I rated Lowe well enough to be an AB. Remember we were picking the likes of George Bridge above such players so theres no disputing a lot of bad decisions have been made by those last two coaches. Does a team like the ABs need a finicky winger who you have to adapt and change a lot of your style with to get benefit from? No, not really. But he still would have been a basic improvement on players like even Savea at the tail of his career, Bridge, and could even have converted into the answer of replacing Beauden at the back. Instead we persisted with NMS, Naholo, Havili, Reece, all players we would have cared even less about losing and all because Rieko had Lowe's number 11 jersey nailed down.


He was of course only 23 when he decided to leave, it was back in the beggining of the period they had started retaining players (from 2018 onwards I think, they came out saying theyre going to be more aggressive at some point). So he might, all of them, only just missed out.


The main point that Ed made is that situations like Lowe's, Aki's, JGP's, aren't going to happen in future. That's a bit of a "NZ" only problem, because those players need to reach such a high standard to be chosen by the All Blacks, were as a country like Ireland wants them a lot earlier like that. This is basically the 'ready in 3 years' concept Ireland relied on, versus the '5 years and they've left' concept' were that player is now ready to be chosen by the All Blacks (given a contract to play Super, ala SBW, and hopefully Manu).

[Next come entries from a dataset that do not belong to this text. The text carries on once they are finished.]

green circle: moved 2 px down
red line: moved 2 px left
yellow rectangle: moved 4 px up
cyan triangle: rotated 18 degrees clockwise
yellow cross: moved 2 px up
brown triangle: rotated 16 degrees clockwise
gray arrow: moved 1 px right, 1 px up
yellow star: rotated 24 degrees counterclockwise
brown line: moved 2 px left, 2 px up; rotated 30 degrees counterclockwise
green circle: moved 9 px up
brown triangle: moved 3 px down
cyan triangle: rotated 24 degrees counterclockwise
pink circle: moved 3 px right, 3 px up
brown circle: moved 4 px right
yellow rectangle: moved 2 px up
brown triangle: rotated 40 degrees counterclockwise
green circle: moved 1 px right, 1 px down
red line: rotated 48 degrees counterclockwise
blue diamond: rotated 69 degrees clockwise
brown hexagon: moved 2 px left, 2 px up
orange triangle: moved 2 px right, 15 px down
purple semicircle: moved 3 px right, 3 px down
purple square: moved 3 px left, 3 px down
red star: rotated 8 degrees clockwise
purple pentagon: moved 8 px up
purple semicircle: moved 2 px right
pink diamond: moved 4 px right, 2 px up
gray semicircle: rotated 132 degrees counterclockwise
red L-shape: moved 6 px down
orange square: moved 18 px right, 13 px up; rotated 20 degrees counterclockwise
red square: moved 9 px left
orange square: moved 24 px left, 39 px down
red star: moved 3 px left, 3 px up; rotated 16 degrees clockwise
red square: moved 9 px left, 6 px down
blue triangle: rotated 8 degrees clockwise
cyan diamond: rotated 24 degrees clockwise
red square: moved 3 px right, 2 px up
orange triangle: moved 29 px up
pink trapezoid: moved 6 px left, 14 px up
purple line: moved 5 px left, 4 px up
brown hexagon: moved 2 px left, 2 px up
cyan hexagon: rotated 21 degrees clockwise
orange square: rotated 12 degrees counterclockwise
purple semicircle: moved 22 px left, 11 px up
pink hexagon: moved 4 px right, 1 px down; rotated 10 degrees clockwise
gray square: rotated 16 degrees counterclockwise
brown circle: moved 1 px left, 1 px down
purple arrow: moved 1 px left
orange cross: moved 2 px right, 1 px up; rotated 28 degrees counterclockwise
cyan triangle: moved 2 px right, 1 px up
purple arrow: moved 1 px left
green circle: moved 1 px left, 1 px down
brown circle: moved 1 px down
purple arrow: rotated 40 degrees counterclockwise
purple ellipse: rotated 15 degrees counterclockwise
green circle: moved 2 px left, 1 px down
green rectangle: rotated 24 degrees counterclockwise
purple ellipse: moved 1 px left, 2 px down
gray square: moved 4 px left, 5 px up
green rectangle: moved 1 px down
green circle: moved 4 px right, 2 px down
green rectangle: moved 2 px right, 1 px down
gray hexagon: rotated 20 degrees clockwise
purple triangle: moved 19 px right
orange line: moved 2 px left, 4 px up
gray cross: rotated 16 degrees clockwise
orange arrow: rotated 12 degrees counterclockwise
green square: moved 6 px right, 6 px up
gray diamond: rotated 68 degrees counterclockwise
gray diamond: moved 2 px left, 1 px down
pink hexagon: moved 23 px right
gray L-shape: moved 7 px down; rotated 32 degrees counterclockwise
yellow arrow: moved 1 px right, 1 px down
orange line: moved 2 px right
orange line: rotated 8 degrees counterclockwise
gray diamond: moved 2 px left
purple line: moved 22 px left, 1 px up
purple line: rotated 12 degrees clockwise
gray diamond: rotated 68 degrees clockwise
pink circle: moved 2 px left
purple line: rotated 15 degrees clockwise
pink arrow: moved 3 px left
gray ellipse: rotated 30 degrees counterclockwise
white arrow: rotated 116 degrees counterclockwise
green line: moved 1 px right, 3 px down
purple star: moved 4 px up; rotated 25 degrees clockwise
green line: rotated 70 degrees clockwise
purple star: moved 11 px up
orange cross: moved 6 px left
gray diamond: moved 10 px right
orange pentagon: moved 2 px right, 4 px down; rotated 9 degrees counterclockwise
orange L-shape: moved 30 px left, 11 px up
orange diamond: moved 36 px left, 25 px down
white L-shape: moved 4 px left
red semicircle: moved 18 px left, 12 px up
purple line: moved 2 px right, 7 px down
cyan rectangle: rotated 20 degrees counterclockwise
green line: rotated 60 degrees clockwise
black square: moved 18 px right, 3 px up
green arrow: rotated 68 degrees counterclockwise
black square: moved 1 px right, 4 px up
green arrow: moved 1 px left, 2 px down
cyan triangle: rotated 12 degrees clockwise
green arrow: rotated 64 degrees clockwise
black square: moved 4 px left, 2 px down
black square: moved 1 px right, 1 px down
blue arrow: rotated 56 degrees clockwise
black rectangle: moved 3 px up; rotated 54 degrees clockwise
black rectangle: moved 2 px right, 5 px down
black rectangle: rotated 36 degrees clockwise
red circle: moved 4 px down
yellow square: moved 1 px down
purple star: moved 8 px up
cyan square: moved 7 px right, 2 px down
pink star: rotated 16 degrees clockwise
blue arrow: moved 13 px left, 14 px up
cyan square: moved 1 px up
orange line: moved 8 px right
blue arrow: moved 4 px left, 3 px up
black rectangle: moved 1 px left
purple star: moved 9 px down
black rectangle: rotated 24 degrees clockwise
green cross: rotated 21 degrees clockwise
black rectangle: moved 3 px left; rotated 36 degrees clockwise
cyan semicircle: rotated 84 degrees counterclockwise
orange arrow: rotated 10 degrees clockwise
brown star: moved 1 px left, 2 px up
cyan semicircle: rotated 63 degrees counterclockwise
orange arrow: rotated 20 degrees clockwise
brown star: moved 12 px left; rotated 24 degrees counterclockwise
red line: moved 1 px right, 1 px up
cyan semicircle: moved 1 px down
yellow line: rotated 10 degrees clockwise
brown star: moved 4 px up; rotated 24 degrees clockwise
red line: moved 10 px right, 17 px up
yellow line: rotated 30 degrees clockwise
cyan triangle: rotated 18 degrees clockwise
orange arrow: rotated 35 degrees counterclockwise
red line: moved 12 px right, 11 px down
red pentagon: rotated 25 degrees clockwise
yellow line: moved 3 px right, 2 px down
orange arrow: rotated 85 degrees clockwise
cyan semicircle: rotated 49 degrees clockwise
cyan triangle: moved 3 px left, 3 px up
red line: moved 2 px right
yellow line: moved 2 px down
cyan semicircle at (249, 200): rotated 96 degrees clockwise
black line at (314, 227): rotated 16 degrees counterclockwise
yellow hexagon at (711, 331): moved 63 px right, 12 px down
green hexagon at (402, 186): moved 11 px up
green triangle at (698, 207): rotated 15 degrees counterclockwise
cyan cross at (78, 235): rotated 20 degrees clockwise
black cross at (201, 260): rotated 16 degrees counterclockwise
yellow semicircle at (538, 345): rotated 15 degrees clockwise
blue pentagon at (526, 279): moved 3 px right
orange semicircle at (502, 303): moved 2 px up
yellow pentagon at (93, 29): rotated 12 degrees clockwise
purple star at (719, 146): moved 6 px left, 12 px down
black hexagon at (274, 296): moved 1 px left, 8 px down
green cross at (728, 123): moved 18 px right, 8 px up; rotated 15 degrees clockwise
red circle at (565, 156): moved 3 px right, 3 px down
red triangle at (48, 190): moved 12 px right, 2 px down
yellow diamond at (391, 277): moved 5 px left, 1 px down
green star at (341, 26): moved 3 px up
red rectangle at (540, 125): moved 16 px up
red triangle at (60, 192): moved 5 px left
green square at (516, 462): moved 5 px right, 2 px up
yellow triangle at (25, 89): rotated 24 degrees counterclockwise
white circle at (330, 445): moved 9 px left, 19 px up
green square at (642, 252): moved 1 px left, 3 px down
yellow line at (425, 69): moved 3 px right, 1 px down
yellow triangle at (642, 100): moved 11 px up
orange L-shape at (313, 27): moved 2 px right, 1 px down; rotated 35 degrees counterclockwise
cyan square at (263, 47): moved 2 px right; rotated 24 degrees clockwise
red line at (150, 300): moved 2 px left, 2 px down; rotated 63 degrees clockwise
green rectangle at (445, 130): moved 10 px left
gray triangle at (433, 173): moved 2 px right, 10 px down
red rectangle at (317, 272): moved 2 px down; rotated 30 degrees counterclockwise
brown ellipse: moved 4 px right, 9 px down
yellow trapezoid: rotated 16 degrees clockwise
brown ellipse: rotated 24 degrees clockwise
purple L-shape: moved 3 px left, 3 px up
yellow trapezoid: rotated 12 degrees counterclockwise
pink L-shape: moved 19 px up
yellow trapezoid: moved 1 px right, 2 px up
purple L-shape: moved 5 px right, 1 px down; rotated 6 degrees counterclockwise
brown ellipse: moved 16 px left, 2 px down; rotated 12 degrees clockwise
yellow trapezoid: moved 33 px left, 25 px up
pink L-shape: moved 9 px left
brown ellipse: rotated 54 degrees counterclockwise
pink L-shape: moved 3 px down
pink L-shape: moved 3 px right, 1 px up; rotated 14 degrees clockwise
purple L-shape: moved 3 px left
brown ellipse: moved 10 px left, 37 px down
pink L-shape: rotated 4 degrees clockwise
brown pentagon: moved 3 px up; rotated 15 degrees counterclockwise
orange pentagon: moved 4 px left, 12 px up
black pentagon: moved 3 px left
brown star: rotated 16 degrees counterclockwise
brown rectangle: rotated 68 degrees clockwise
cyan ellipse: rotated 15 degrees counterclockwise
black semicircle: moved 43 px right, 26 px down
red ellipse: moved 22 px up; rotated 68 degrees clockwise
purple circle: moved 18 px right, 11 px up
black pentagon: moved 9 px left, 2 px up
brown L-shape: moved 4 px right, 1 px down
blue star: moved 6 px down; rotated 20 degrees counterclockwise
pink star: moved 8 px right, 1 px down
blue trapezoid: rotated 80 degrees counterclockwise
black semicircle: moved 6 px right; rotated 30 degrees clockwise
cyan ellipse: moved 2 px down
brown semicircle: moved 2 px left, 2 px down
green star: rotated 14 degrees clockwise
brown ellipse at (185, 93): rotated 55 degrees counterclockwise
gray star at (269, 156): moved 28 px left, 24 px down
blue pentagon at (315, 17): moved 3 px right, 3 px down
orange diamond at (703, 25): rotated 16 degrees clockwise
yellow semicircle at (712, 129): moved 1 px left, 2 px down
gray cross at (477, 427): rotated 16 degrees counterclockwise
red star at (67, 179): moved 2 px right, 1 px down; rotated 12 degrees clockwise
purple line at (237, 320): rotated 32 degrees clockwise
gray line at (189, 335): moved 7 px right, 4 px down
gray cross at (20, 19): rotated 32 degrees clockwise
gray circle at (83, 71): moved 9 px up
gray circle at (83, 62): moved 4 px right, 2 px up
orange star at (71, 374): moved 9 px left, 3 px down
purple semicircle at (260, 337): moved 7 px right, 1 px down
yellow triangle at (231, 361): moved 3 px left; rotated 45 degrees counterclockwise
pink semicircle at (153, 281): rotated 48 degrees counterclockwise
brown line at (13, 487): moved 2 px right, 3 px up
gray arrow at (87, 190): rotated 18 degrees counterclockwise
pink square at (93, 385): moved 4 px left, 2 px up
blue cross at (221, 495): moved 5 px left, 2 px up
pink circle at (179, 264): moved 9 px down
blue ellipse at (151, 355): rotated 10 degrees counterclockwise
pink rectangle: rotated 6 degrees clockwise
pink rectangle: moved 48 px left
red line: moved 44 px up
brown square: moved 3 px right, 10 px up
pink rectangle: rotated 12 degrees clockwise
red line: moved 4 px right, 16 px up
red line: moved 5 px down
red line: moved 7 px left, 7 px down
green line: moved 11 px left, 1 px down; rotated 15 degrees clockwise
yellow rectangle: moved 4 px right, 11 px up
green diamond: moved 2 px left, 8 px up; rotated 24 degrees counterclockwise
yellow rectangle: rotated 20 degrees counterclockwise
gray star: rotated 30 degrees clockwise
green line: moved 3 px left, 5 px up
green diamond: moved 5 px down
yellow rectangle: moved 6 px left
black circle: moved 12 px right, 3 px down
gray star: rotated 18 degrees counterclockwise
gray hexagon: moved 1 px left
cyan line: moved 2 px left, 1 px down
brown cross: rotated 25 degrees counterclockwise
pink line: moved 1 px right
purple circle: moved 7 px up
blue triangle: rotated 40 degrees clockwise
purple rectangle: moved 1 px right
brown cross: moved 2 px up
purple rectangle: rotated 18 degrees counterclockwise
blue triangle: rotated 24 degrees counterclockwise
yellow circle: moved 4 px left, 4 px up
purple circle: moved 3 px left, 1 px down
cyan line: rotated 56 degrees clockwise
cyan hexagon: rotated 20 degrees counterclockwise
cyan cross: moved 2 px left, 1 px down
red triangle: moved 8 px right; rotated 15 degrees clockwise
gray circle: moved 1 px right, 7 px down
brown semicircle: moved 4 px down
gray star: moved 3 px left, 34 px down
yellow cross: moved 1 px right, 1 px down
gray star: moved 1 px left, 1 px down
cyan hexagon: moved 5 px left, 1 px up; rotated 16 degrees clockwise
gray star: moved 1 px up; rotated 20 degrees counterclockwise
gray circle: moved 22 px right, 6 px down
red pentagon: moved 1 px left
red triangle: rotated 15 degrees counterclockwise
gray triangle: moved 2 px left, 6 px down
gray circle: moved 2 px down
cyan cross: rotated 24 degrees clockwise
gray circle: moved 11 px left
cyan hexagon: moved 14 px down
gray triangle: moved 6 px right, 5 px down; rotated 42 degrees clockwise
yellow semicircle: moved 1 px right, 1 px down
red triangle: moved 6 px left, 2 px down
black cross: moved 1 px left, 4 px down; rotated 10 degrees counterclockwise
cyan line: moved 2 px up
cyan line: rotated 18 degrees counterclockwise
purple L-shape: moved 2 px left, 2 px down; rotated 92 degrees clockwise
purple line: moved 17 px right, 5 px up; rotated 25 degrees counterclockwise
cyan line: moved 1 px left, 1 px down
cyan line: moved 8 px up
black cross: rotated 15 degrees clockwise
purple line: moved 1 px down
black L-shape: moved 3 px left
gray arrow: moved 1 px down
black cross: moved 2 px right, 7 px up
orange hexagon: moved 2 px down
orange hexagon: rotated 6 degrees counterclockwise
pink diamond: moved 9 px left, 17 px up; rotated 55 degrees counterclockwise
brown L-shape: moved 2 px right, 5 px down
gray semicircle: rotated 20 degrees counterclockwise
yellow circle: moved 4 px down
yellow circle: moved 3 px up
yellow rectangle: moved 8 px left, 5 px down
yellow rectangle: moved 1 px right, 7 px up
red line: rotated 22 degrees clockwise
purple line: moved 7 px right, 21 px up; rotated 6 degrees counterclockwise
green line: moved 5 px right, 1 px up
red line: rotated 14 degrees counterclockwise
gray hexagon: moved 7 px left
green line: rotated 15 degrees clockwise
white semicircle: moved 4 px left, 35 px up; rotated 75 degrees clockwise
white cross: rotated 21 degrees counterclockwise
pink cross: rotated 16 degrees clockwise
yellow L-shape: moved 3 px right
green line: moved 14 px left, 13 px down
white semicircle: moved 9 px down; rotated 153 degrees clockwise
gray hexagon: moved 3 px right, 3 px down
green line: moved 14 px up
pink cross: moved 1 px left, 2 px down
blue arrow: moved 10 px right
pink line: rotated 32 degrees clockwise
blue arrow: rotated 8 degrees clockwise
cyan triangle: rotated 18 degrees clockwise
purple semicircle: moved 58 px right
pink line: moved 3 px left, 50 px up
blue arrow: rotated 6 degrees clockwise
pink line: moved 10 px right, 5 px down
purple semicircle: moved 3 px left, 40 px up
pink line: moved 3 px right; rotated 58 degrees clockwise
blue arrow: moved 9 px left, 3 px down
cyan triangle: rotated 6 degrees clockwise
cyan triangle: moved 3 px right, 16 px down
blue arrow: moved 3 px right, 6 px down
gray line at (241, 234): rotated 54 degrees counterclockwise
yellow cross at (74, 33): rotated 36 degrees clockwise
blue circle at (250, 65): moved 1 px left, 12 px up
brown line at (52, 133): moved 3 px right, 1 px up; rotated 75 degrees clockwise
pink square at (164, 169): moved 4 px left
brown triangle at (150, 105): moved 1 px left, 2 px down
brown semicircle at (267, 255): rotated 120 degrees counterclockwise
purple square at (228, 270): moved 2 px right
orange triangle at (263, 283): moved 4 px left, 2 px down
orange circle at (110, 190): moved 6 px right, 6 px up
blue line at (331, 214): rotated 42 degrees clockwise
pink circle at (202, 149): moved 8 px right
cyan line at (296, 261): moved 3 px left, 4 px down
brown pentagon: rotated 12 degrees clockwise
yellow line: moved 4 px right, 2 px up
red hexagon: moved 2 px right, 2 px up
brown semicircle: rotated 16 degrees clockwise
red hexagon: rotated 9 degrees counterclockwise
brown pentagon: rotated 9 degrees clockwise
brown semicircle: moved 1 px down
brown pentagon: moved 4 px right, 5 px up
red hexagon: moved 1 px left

The 'mercenary' thing that will take longer to expire, and which I was referring to, is the grandparents rule. The new kids coming through now aren't going to have as many gp born overseas, so the amount of players that can leave with a prospect of International rugby offer are going to drop dramatically at some point. All these kiwi fellas playing for a PI, is going to stop sadly.


The new era problem that will replace those old concerns is now French and Japanese clubs (doing the same as NRL teams have done for decades by) picking kids out of school. The problem here is not so much a national identity one, than it is a farm system where 9 in 10 players are left with nothing. A stunted education and no support in a foreign country (well they'll get kicked out of those countries were they don't in Australia).


It's the same sort of situation were NZ would be the big guy, but there weren't many downsides with it. The only one I can think was brought up but a poster on this site, I can't recall who it was, but he seemed to know a lot of kids coming from the Islands weren't really given the capability to fly back home during school xms holidays etc. That is probably something that should be fixed by the union. Otherwise getting someone like Fakatava over here for his last year of school definitely results in NZ being able to pick the cherries off the top but it also allows that player to develop and be able to represent Tonga and under age and possibly even later in his career. Where as a kid being taken from NZ is arguably going to be worse off in every respect other than perhaps money. Not going to develop as a person, not going to develop as a player as much, so I have a lotof sympathy for NZs case that I don't include them in that group but I certainly see where you're coming from and it encourages other countries to think they can do the same while not realising they're making a much worse experience/situation.